# Conflicted, confused and severly depressed. HELP!



## LovesLemieux (Dec 14, 2012)

Ok, I am 35 and have been married since I was 18. We have 4 kids (11, 12, 15, 17) I have totally fallen out of love with my husband. He is a good man in some respects ( he works hard and pays the bills and is an ok father) But he is a total jer to me and says really hurtful things daily, has been since the beginning. He is addicted to smoking weed, he spends about 200$ a week on it and will smoke in the house, while driving, he just has no cares where that is concerned. Well, I met a man online, I play World of Warcraft and that's how we met. We became fast friends but somehow ended up falling in love. We have met in person and the feeling did transfer into real life. He is the man I am supposed to be with. We are perfect for eachother. ( he is also married and has fallen out of love with his wife for the same reasons I have fallen out of love with my husband) I will add he has 2 children... We'll we took out relationship to the physical level and I never connected with my husband the way he and I connected. I really believe this is the person I was always meant to be with. Things are so complicated, because we are both married, he lives about 900 miles away and at this point neither of us can just up and leave our current situation. I cry almost every day because all I want to for us to be together and start our new lives togther with all of the children. We both just want to be happy and we have no idea how to go about it. Neither of us want to hurt the children ( we both have kids with aspergers, which is one of the reasons we started talking to begin with)
I hate my home life now, I just need to be away from my husband, he is so toxic and hurtful for me and frankly I am scared of him. I can;t go on living like this much longer, I am tired of being depressed and crying every day. The only happiness I have is when I talk to the man i love. He just came to visit me, we spent 2 days togther and it was the best two days i have had in the last 17 years. When he went home yesterday i lost it, I have been an emotional mess because miss him so much and need him so badly. I feel like I am losing my mind...


----------



## NoWhere (Oct 2, 2012)

It is so sad to read stuff like this. Is it possible that you have been so miserable anybody you connected with who was friendly and kind would be your 'soulmate' or somebody you were 'meant' to be with. Hence you feel so in love with this new guy? 

Jumping into another relationship before finishing the one you are in is just bad. If you are unhappy with your husband. Sit him down and tell him. Then decide if you want a divorce. Then once it is over go out and find somebody else.

Whether you want to believe it or not your current relationship makes any new feelings foggy at best. Sounds like you and the guy you met think you have a lot in common because of unloving spouses so its obvious you would feel a connection. That connection was strengthened more by talking to one another about your problems. Its naive to say you've met your true love here.

Plus if you have a relationship with this guy you will always know he had a emotional affair while married and so did you. That damages any trust you could hope to build with each other.

My opinion may not count for much, but I say tell this new guy your plans. Drop contact with him and fix or leave your marriage. Then when its done start see this other guy.


----------



## condave (Aug 1, 2012)

given your 2 families, cheating and that you don't really know this man even though you think you do, I can only see this ending badly 

it's not uncommon for men to lie about wanting to leave their wives just to get in your pants , you need to test him by pressing him to leave his wife, that's when you'll see him stuttering, man lie about this all the time 

you don't know this man enough to say you love him, it takes years to know someone and build love, what you have is infatuation and lust that's all

let me end of by saying, what you did, cheating on your husband like that was a deplorable thing to do, you failed to respect your hubby and your family by doing this, this damage might never be undone

anywhoo goodluck


----------



## CH (May 18, 2010)

He's everything you need in a man?? HAHAHAHHAHA

Have you lived with him for years and know all his little crap that might annoy you to death?

Remember, when you 1st date most people put on the fake persona to get the person. Once things settle down, the nut scratching, farting, burping, don't shower all day, leave my clothes around and you pick them up, don't put the toilet seat down, don't wash my clothes or dishes, etc...come out.


----------

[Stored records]
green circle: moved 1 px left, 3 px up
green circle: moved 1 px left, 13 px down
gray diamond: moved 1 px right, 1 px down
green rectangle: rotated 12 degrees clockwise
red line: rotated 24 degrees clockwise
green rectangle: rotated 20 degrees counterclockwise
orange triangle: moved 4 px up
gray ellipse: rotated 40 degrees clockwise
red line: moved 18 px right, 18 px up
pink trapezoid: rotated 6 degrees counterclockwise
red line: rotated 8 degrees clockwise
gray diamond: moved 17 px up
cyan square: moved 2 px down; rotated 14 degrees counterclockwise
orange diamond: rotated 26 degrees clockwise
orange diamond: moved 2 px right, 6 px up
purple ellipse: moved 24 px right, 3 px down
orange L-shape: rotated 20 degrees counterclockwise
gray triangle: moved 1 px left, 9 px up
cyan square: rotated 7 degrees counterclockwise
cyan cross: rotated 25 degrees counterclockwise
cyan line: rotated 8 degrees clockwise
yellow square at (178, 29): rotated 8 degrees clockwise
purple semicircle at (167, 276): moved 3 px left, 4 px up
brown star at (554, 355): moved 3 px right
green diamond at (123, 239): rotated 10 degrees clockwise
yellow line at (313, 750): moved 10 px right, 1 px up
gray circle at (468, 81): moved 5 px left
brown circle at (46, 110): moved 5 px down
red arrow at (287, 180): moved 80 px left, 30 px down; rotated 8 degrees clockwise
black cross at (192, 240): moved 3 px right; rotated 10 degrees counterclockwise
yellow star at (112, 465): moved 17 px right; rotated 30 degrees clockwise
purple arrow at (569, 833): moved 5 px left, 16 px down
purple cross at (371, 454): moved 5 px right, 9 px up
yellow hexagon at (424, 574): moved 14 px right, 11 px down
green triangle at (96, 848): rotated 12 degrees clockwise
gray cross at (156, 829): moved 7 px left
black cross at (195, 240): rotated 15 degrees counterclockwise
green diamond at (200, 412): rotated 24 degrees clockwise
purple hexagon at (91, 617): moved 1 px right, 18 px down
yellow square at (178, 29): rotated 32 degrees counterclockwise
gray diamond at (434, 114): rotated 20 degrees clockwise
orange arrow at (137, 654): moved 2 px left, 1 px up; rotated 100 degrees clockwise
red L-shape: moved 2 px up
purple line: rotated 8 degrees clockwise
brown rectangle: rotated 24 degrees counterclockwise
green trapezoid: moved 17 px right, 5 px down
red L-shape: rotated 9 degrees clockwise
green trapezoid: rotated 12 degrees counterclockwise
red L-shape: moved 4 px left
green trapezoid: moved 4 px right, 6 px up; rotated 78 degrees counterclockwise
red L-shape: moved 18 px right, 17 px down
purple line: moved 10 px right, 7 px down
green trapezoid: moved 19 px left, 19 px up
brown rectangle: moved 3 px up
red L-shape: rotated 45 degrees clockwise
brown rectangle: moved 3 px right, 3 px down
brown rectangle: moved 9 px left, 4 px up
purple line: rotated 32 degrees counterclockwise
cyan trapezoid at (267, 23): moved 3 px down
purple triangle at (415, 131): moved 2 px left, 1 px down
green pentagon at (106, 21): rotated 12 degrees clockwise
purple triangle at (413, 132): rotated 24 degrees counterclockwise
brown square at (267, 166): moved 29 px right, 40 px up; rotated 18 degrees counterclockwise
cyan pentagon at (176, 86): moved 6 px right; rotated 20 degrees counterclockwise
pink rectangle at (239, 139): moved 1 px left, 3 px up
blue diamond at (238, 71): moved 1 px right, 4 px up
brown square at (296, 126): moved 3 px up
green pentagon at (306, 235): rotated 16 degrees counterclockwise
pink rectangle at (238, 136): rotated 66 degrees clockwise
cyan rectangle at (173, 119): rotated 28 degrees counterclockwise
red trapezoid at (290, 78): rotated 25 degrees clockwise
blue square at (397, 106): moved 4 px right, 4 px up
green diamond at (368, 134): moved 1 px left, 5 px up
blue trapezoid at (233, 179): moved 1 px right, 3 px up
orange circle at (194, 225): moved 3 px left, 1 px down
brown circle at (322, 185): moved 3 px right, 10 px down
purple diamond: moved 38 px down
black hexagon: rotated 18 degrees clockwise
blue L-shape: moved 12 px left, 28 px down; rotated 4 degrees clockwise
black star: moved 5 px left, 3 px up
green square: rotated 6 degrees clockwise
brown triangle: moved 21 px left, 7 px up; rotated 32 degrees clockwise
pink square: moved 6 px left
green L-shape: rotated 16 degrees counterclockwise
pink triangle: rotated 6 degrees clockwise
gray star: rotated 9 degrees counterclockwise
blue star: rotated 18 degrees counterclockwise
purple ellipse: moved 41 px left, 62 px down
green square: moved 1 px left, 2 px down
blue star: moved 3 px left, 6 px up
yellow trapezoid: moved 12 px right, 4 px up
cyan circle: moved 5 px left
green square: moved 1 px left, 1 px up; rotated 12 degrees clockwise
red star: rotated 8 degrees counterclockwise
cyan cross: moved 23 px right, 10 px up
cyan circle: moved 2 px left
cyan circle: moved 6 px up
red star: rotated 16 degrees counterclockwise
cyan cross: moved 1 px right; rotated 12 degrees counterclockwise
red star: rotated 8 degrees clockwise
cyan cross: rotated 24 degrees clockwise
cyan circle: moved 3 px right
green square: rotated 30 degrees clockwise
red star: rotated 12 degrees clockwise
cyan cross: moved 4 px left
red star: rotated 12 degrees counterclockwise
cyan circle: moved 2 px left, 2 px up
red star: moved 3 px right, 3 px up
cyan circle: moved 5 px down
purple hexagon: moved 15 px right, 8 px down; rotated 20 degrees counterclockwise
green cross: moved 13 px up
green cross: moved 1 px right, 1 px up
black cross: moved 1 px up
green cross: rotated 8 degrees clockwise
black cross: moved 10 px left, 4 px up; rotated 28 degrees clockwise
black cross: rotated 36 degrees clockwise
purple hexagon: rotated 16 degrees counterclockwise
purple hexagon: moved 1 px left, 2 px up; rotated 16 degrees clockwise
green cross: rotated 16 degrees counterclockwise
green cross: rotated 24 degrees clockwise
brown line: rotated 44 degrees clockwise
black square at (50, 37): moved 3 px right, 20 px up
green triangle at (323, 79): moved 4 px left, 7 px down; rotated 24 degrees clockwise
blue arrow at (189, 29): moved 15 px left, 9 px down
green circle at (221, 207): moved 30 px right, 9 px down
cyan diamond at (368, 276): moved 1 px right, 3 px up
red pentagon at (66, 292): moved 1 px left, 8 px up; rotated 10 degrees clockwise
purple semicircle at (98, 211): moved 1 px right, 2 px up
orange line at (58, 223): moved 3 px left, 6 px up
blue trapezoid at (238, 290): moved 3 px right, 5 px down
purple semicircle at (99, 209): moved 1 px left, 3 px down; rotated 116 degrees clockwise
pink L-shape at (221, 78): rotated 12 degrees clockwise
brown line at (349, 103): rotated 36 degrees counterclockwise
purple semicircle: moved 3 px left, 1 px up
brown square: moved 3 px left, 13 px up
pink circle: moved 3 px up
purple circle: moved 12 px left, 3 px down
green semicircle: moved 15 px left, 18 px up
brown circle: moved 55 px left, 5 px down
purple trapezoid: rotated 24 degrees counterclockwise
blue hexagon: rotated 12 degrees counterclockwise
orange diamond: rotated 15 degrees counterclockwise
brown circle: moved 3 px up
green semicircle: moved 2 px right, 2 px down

**EXERCISE:** In the forum thread, how much does the first poster say their husband spends on weed each week?

**RESPONSE BOX:** About $200 a week.